Exercise =>
Since only part of the records is wanted, repeat exactly the lines from the one containing "trên một diện" through the last line, both included.

○ ○ ○

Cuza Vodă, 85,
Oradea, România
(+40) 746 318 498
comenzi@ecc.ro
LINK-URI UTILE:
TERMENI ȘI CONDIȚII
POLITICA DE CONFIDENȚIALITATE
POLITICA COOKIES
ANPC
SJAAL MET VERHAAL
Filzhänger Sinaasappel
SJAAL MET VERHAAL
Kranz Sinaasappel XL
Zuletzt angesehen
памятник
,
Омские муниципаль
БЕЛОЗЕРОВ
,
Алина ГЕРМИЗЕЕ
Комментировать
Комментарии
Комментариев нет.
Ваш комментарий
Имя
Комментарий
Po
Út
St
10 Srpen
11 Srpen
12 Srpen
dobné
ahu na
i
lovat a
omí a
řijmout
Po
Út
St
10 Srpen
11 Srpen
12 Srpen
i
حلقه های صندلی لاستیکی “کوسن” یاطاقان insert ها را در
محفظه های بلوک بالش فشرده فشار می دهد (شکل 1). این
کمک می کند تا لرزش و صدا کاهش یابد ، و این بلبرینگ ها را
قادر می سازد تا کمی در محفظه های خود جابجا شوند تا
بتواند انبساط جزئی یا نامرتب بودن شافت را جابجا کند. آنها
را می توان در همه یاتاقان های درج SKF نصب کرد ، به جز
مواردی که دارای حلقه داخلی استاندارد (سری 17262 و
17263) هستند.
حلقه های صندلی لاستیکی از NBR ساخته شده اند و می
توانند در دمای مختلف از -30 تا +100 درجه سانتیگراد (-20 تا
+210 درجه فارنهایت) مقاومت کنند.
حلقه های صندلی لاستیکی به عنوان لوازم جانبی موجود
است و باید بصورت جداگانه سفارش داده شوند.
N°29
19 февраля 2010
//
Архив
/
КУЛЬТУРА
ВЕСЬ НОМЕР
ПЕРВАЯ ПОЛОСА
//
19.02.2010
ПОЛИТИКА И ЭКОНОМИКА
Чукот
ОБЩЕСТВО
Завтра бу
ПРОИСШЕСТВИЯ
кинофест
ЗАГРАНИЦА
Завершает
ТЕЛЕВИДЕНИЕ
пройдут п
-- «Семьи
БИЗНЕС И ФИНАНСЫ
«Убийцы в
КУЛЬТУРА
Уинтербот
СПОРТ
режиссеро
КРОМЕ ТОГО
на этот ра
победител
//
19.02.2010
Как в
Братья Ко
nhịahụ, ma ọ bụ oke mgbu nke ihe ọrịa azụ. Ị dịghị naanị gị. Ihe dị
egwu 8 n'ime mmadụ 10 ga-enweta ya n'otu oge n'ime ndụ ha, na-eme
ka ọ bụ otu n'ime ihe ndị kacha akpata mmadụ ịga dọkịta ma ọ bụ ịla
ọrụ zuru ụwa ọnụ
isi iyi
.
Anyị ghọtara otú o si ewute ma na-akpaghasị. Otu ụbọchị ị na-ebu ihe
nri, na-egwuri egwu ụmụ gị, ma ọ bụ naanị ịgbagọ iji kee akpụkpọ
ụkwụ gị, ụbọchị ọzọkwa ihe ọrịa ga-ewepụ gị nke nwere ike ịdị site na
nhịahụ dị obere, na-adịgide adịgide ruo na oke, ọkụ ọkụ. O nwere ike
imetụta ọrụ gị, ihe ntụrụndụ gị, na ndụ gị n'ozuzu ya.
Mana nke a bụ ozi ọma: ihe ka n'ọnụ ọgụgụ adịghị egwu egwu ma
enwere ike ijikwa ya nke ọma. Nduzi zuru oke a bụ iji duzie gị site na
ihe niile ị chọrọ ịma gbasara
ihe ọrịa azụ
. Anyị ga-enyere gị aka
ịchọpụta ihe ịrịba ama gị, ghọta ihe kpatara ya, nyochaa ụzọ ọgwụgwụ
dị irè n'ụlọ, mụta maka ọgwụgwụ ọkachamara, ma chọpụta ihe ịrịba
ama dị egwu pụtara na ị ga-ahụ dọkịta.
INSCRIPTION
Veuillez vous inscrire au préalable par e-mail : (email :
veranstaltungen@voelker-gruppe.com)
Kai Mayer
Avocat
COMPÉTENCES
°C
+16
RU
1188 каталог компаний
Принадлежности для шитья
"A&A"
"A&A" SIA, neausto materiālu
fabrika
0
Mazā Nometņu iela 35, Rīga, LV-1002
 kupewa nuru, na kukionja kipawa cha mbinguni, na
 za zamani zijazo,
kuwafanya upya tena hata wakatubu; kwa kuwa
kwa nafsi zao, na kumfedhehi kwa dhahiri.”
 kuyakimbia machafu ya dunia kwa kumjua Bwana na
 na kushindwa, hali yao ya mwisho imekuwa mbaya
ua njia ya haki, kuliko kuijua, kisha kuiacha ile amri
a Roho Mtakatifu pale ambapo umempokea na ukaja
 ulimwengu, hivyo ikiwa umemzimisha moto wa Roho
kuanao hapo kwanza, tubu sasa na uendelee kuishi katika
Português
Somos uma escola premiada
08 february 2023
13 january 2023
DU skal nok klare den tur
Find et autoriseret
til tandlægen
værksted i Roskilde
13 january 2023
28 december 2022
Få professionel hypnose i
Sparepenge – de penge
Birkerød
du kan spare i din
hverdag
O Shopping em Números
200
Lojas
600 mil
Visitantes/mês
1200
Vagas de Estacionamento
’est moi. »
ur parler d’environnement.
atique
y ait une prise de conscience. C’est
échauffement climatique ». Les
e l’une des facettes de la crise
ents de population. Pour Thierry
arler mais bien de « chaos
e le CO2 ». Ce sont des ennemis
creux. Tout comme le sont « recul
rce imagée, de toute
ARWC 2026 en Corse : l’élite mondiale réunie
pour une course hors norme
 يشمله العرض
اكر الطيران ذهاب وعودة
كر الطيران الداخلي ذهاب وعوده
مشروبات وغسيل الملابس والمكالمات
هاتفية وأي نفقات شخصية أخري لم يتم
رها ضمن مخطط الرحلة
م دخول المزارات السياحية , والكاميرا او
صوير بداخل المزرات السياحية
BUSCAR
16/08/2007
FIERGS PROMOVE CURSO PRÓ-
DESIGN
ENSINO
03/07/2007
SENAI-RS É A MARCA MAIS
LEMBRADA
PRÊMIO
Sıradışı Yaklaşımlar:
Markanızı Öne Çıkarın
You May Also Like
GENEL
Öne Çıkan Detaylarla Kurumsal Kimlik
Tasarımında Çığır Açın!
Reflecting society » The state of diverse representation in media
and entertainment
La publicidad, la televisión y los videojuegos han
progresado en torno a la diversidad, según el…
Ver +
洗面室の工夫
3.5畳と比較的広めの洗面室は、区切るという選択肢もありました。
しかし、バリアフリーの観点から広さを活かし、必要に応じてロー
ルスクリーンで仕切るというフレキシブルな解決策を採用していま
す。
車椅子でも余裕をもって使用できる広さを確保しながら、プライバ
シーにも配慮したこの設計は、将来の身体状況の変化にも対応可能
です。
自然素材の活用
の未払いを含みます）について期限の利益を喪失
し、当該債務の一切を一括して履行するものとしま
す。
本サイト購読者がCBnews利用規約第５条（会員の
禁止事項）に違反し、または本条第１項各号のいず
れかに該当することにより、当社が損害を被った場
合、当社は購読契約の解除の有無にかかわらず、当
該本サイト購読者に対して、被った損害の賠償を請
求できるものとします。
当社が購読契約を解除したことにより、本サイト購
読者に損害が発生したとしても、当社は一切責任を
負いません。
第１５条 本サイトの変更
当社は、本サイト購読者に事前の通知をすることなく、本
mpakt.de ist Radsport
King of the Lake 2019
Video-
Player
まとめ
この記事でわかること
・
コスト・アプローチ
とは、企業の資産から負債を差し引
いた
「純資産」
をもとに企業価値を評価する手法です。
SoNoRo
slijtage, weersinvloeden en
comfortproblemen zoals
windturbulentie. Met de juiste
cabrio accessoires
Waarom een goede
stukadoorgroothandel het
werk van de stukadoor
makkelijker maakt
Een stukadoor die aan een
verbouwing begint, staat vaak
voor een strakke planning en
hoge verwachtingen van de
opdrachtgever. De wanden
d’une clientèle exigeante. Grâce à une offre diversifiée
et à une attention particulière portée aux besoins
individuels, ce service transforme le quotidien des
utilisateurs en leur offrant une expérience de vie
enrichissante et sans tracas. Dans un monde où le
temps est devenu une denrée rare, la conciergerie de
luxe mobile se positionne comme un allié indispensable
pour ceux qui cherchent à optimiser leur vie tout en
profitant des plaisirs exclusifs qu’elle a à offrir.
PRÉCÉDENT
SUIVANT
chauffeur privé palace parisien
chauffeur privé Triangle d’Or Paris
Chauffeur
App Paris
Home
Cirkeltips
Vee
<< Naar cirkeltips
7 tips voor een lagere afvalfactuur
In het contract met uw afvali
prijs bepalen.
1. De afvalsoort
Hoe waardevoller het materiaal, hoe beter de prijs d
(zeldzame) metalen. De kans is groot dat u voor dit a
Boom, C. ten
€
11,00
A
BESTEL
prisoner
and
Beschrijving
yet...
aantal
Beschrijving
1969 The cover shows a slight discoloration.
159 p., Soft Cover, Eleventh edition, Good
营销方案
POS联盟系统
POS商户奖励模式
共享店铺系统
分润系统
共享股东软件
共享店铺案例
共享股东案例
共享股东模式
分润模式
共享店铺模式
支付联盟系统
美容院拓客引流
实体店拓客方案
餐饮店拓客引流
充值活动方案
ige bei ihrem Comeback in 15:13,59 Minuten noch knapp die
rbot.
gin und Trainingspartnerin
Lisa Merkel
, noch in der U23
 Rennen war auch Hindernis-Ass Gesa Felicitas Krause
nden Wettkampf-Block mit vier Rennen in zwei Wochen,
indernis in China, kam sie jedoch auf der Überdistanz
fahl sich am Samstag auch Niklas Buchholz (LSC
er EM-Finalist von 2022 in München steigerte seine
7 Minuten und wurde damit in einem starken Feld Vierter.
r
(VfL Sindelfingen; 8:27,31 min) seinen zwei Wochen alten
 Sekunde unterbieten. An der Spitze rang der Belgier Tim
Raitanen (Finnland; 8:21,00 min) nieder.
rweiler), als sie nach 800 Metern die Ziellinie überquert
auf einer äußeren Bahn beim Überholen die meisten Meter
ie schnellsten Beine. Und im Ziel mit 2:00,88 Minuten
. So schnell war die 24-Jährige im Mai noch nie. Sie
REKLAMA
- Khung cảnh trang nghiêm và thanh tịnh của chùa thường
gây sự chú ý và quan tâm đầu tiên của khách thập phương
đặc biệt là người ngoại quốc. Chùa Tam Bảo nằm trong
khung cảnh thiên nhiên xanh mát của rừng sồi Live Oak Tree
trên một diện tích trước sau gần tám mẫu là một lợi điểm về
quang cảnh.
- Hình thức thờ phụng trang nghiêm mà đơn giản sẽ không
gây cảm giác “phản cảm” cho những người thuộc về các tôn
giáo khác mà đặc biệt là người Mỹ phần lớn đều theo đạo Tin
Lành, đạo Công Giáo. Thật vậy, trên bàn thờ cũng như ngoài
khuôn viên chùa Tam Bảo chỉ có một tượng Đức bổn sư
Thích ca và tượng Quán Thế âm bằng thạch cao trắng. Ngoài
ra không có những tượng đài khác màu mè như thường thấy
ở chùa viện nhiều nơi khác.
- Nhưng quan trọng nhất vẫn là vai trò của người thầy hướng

○ ○ ○

Task solution =>
trên một diện tích trước sau gần tám mẫu là một lợi điểm về
quang cảnh.
- Hình thức thờ phụng trang nghiêm mà đơn giản sẽ không
gây cảm giác “phản cảm” cho những người thuộc về các tôn
giáo khác mà đặc biệt là người Mỹ phần lớn đều theo đạo Tin
Lành, đạo Công Giáo. Thật vậy, trên bàn thờ cũng như ngoài
khuôn viên chùa Tam Bảo chỉ có một tượng Đức bổn sư
Thích ca và tượng Quán Thế âm bằng thạch cao trắng. Ngoài
ra không có những tượng đài khác màu mè như thường thấy
ở chùa viện nhiều nơi khác.
- Nhưng quan trọng nhất vẫn là vai trò của người thầy hướng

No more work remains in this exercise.